**RECORDS SHOWN:**
= Beginning of Section =

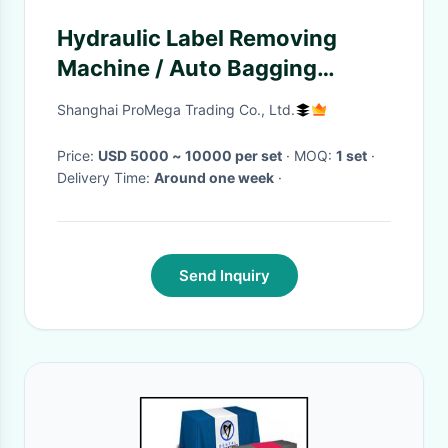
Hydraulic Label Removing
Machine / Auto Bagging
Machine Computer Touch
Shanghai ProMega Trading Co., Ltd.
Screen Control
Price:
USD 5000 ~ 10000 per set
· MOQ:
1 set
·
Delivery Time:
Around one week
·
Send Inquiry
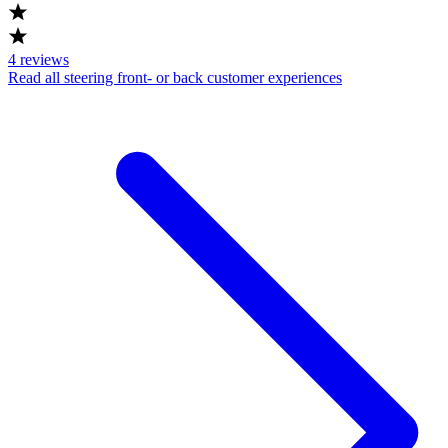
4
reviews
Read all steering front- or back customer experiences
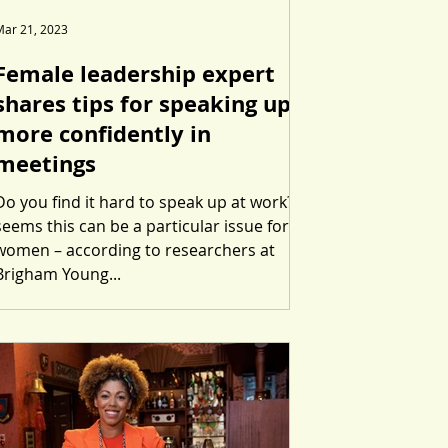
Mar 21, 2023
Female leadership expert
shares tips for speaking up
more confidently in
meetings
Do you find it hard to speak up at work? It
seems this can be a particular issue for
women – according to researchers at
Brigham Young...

= End of Section =
= Beginning of Section =

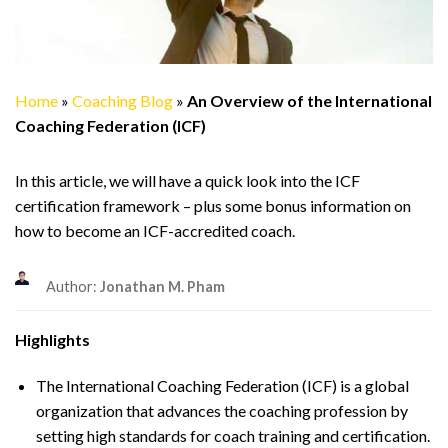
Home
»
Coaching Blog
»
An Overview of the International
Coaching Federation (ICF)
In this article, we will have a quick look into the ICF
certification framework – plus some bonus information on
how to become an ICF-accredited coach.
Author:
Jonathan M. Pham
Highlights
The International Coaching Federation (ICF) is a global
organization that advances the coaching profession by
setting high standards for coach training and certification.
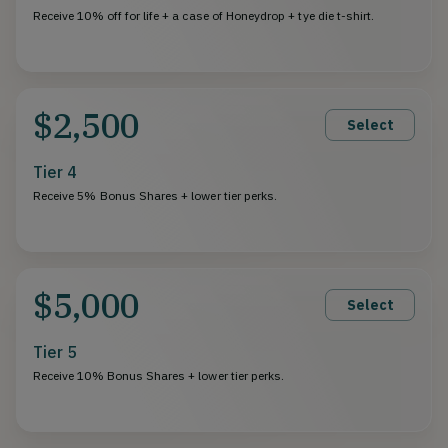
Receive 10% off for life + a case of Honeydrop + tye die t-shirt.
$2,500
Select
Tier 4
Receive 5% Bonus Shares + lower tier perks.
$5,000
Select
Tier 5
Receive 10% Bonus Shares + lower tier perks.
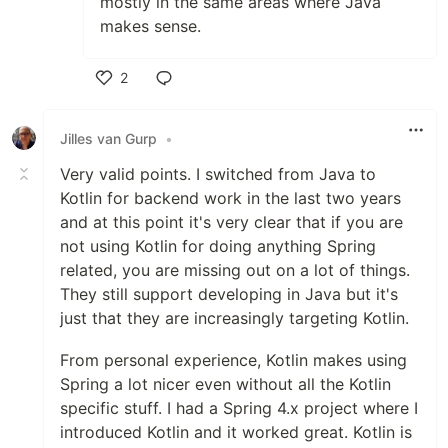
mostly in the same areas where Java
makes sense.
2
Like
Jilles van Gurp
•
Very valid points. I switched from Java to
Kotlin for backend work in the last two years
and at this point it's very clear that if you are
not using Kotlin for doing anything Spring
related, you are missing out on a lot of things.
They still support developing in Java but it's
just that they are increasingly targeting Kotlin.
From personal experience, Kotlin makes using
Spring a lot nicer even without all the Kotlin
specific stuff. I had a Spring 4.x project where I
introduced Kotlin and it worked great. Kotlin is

= End of Section =

What is needed is a verbatim copy of every line in the records above from the one containing "Female leadership expert" down to the one containing "Brigham Young...", both included, and nothing more.

Female leadership expert
shares tips for speaking up
more confidently in
meetings
Do you find it hard to speak up at work? It
seems this can be a particular issue for
women – according to researchers at
Brigham Young...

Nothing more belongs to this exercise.